🤖 AI Summary
Current large language models struggle in open-world settings when confronted with extensive tool libraries, long-horizon tasks, complex constraints, and unreliable tool states, and there is a lack of scalable, realistic evaluation environments. This work proposes the first scalable open-world tool-use benchmark, integrating 5,571 tools—standardized in a unified format and spanning 204 commonly used applications. A task-generation engine coupled with a state controller synthesizes multi-tool, long-horizon tasks and injects perturbations to evaluate agent robustness. Leveraging a planning-execution decoupling framework, the study reveals a mismatch between tool planning and execution in existing models. Experiments demonstrate significant deficiencies in constraint adherence and robustness among current models, with DeepSeek-v3.2 emerging as the strongest performer.

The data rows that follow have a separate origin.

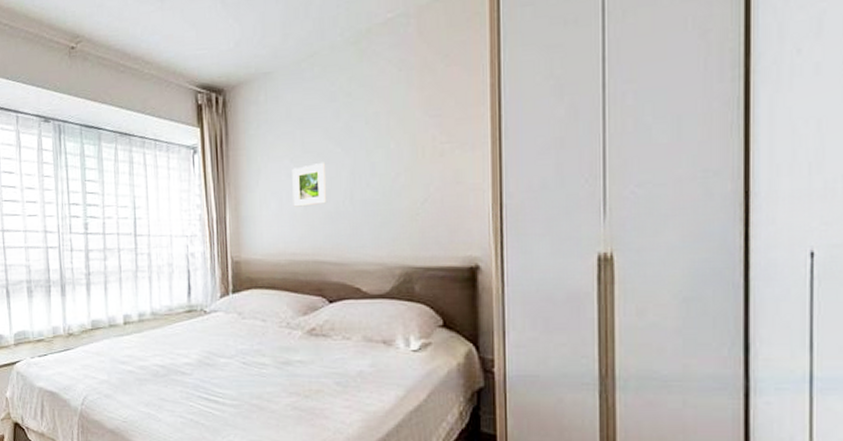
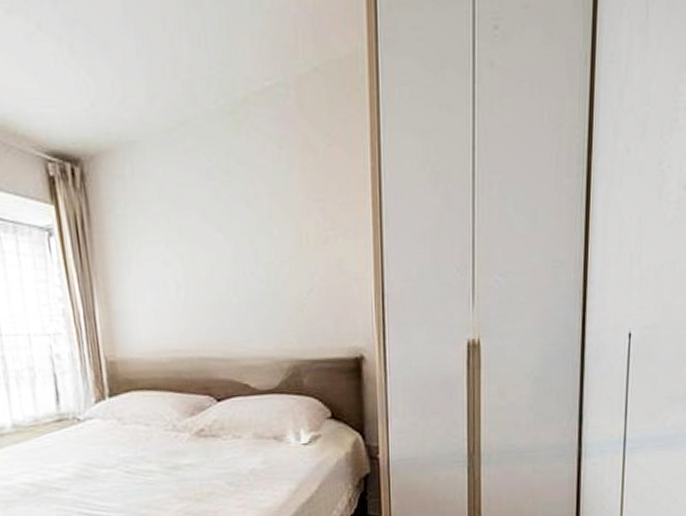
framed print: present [292,162,327,207] -> none [168,248,210,299]

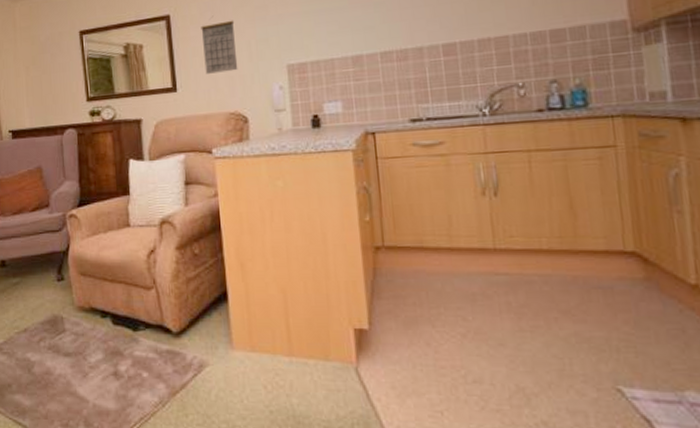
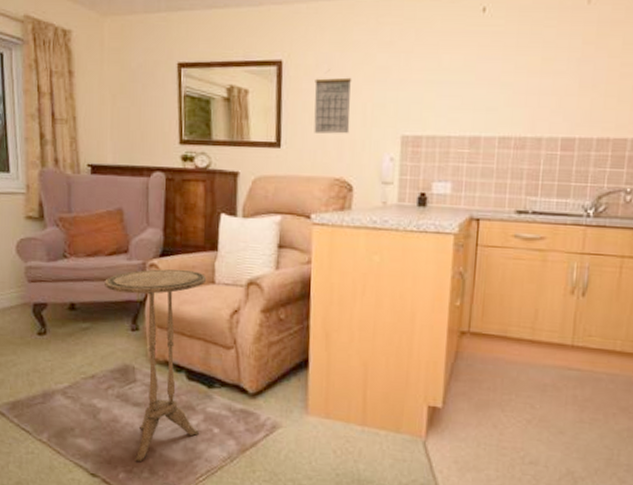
side table: none [30,217,129,414] -> present [104,269,207,461]

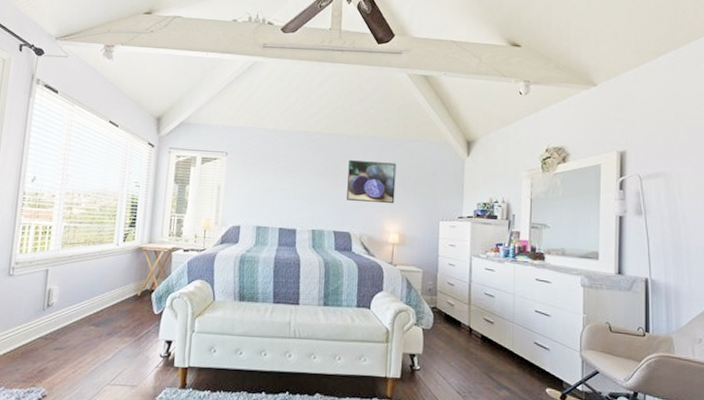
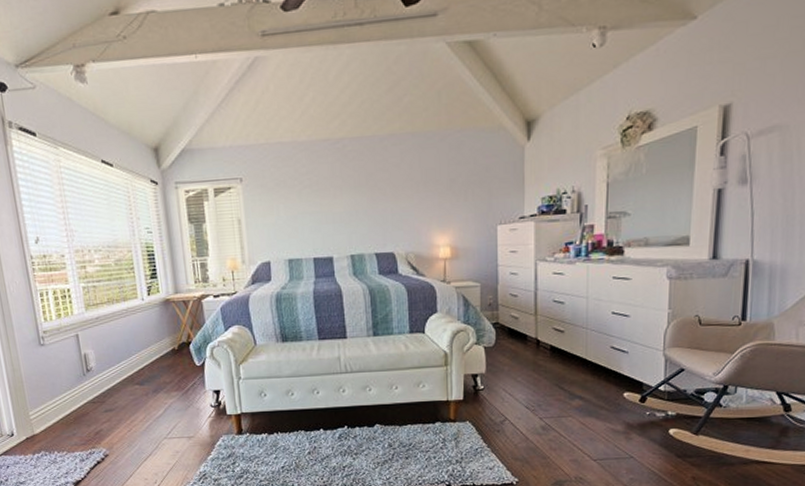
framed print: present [347,160,396,204] -> none [384,162,443,215]

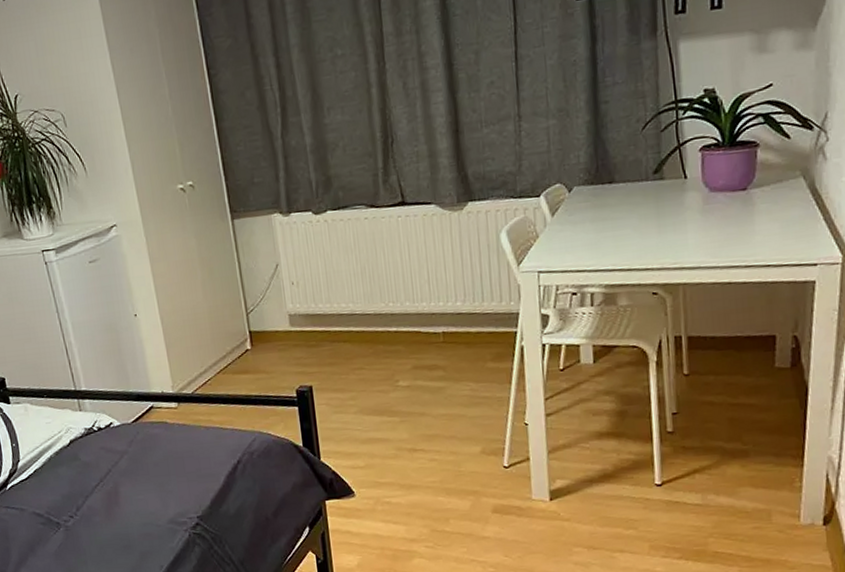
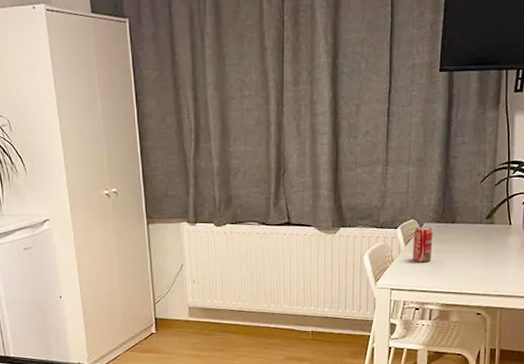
beverage can: none [560,191,587,236] -> present [412,226,433,262]

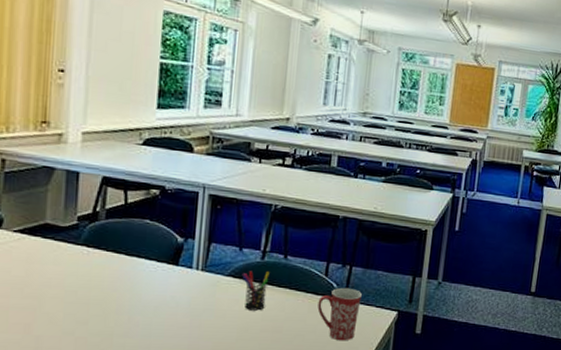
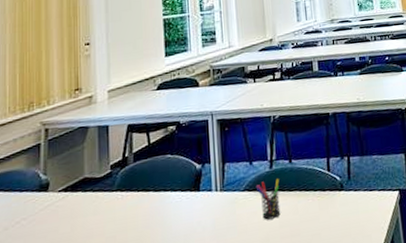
mug: present [317,287,362,341] -> none [326,177,365,232]

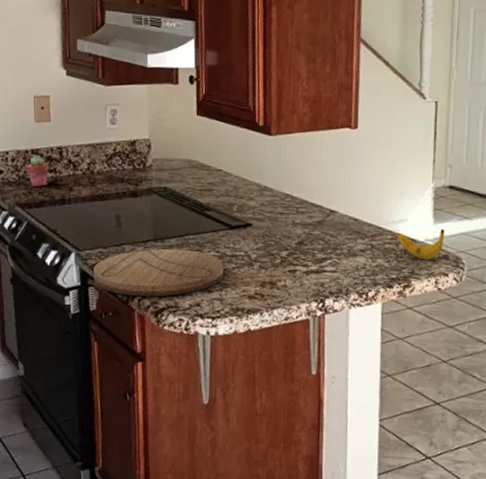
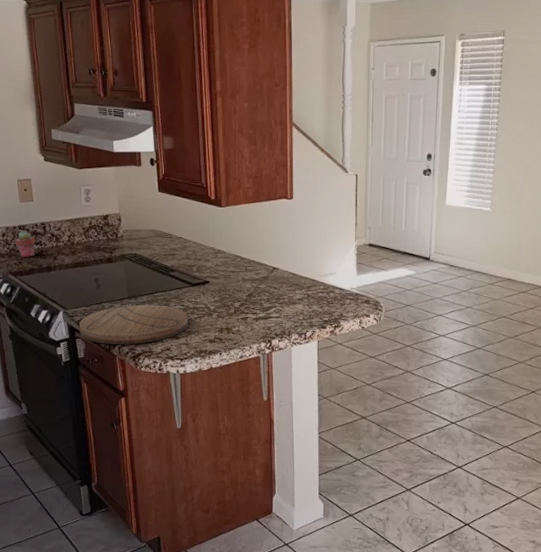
banana: present [396,229,445,260] -> none [327,279,366,305]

Fine-tuning on 1,170 trajectories collected from this environment outperforms baseline methods trained on 119k samples.
📝 Abstract
Tool-using LLM agents still struggle in open-world settings with large tool pools, long-horizon objectives, wild constraints, and unreliable tool states. For scalable and realistic training and testing, we introduce an open-world tool-using environment, built on 5,571 format unified tools across 204 commonly used apps. It includes a task creation engine that synthesizes long-horizon, multi-tool workflows with wild constraints, and a state controller that injects interruptions and failures to stress-test robustness. On top of this environment, we develop a tool select-then-execute agent framework with a planner-actor decomposition to separate deliberate reasoning and self-correction from step-wise execution. Comprehensive evaluation of state-of-the-art LLMs reveals the misalignment between tool planning and execution abilities, the constraint following weakness of existing LLMs, and DeepSeek-v3.2's strongest robustness. Finally, we collect 1,170 trajectories from our environment to fine-tune LLMs, achieving superior performance to baselines using 119k samples, indicating the environment's value as both a realistic benchmark and a data engine for tool-using agents. Our code and data will be publicly released.